The workshop is another source of finding ways to fill knowledge gaps in adaptation. Workshop participants elaborated a set of potential response actions to the identified gaps, which can be considered by decision makers. Some key outcomes are highlighted in Table 3 below.

Next steps

In addition to the workshop’s outcomes of proposed action points to close the knowledge gaps in the Andean region, CIAT and UNEP’s Joint Action Pledge to the Nairobi Work Programme is a step further in removing barriers to the upscaling of adaptation actions in other regions and on other themes. The Joint Action Pledge, together with CIAT’s vulnerability, impact, and adaptation analysis, and the proposed action outcomes from the workshop, all highlight a variety of methods and approaches that can be considered when responding to prioritized knowledge gaps in order to improve climate change adaptation measures.
Recommendations for the identification and prioritization of knowledge gaps

A stakeholder-driven approach to identifying key knowledge gaps has been developed. The following elements should be considered for the identification and prioritization process:

• The identification and prioritization of knowledge gaps and solutions should be conducted by a diverse and well-balanced group of stakeholders that represent all sectors.
• Gaps exist not only in knowledge. Additionally, identify the mechanisms needed to influence structures for improving public management processes.
• Consider the lessons learned from past work that successfully closed knowledge gaps.
For effective adaptation, these knowledge gaps must be addressed in the region, either explicitly through prioritizing of actions by actors in the region, or through adaptation measures that explicitly fill gaps in knowledge through action research approaches.

Key messages

• The Andean region is very sensitive to climate change impacts and adaptation measures will be more successful if current knowledge gaps are closed.

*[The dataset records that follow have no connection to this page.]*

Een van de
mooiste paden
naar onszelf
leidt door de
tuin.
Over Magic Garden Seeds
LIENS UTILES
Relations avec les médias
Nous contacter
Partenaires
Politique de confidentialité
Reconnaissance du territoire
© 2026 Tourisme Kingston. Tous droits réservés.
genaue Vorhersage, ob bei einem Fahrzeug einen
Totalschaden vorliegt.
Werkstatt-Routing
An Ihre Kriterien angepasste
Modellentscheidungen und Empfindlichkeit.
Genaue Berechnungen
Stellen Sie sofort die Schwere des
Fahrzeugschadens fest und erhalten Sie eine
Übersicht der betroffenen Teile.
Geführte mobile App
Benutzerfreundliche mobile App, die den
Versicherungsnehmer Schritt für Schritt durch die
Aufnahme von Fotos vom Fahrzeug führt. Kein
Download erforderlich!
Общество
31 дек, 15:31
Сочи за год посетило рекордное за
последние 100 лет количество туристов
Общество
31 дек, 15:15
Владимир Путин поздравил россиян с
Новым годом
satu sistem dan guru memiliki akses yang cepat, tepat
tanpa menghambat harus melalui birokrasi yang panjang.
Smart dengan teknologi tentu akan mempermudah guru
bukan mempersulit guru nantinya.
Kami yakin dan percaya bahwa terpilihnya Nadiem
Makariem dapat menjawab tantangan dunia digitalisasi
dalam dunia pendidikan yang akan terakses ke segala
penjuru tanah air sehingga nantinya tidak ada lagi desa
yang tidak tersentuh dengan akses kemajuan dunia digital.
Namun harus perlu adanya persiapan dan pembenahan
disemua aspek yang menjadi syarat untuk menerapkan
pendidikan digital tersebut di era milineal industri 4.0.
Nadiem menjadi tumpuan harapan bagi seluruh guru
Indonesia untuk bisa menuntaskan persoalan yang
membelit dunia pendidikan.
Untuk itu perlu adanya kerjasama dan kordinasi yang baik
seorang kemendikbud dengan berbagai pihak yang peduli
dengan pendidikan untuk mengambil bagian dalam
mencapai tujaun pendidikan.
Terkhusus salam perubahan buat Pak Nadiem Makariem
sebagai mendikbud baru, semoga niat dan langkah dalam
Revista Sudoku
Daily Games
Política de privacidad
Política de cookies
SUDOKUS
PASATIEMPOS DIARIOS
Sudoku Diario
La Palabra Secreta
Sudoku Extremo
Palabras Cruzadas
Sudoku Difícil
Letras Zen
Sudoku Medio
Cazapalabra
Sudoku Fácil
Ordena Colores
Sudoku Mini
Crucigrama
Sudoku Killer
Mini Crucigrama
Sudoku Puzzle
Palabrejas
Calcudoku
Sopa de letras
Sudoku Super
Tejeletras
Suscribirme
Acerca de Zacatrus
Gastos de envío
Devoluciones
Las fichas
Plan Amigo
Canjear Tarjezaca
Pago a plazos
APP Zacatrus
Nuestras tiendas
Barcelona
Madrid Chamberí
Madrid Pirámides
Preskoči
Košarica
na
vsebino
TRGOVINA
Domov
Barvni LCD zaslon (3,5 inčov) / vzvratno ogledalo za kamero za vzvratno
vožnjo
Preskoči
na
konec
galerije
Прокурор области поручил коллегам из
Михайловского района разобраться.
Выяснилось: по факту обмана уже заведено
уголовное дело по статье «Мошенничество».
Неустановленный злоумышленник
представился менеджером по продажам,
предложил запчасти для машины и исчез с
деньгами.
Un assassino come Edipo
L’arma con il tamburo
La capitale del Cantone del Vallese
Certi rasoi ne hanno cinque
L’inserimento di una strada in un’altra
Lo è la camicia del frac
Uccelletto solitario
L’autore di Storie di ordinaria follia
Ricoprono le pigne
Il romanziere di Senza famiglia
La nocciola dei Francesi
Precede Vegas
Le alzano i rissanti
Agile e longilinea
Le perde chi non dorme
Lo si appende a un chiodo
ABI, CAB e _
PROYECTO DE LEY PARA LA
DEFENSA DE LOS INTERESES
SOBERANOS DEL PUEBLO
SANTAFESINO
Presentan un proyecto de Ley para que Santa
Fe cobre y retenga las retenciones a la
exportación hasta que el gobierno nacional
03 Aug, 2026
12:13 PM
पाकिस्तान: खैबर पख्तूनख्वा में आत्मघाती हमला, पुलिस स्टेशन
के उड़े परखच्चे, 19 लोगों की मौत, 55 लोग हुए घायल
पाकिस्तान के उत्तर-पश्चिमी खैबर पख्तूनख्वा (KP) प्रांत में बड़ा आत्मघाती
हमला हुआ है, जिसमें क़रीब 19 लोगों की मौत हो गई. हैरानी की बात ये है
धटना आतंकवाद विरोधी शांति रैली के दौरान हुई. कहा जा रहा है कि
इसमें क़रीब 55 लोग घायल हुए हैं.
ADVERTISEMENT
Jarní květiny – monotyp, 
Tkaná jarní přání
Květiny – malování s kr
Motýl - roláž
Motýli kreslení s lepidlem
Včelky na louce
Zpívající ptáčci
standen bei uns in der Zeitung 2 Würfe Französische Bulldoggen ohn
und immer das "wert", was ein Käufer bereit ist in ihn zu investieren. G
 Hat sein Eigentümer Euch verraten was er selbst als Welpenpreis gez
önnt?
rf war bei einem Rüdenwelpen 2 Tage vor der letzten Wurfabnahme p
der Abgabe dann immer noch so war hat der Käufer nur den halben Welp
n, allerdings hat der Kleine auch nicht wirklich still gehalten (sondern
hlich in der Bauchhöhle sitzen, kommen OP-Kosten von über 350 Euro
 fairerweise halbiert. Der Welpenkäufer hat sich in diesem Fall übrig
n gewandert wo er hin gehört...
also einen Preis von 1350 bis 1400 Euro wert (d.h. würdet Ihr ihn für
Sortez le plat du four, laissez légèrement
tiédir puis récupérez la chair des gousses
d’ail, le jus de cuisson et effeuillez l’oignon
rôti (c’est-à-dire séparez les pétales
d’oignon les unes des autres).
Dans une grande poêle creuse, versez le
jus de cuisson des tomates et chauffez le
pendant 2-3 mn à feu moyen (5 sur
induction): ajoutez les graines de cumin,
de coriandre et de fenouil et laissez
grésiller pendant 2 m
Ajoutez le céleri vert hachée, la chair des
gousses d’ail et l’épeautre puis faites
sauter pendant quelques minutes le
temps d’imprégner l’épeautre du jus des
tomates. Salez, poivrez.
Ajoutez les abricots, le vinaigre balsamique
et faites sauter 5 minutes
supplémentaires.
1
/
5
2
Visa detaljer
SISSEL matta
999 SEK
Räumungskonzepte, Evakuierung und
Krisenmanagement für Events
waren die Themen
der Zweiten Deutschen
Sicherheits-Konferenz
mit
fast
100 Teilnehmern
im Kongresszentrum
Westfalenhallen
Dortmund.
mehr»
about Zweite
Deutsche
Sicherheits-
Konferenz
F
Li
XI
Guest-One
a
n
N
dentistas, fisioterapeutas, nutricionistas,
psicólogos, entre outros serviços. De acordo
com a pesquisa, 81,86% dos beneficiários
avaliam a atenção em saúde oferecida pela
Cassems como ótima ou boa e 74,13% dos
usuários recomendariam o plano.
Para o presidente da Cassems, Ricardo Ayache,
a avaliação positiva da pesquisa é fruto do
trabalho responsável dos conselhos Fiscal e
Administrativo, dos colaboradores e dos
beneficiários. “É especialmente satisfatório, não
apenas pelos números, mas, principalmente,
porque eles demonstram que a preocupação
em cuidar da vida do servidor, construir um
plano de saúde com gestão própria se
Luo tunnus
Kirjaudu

Knowledge that is generated and transferred should respond to user needs and knowledge gaps, therefore it is very relevant to use a systematic approach to identify knowledge gaps.
• The piloted methodology to identify and prioritize knowledge gaps was perceived by participants as efficient and effective and a tool that could be easily applied to other thematic sectors and regions.
• Holistic approaches, from the identification of the most urgent knowledge gaps to the development of policy, are necessary in order to increase the resilience of people and ecosystems.
• The three highest ranked knowledge gaps emphasize the urgency to focus research, policy, and adaptation efforts on:
1. Climate change impacts on ecosystems and the resulting effects on human settlements and activities,
2. Develop mechanisms to include climate change adaptation in current planning tools, and
3. Identifying how climate change will affect human health in the Andes.